(Extracted page text data)
╭──

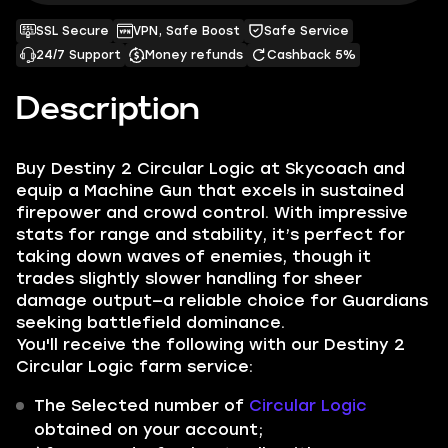
SSL Secure
VPN, Safe Boost
Safe Service
24/7 Support
Money refunds
Cashback 5%
Description
Buy Destiny 2 Circular Logic at Skycoach and
equip a Machine Gun that excels in sustained
firepower and crowd control. With impressive
stats for range and stability, it’s perfect for
taking down waves of enemies, though it
trades slightly slower handling for sheer
damage output—a reliable choice for Guardians
seeking battlefield dominance.
You'll receive the following with our Destiny 2
Circular Logic farm service:
The Selected number of
Circular Logic
obtained on your account;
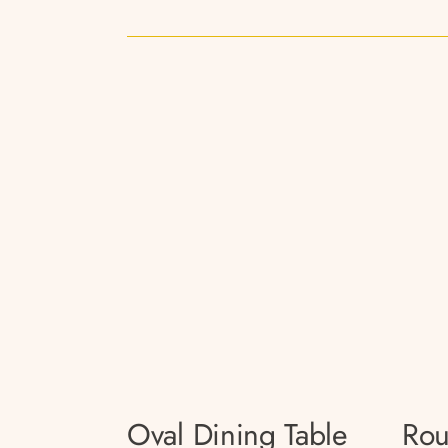
Oval Dining Table
Rou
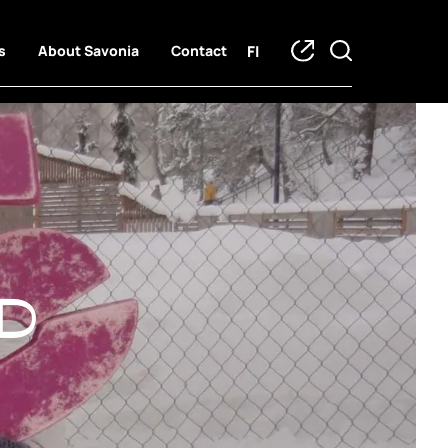
FI
s
About Savonia
Contact
d trainees
d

╰──

Each line from the first line of the records through the line containing "firepower and crowd control. With impressive" must be reproduced exactly, with both ends included and all pictures omitted; nothing else belongs in the answer.

SSL Secure
VPN, Safe Boost
Safe Service
24/7 Support
Money refunds
Cashback 5%
Description
Buy Destiny 2 Circular Logic at Skycoach and
equip a Machine Gun that excels in sustained
firepower and crowd control. With impressive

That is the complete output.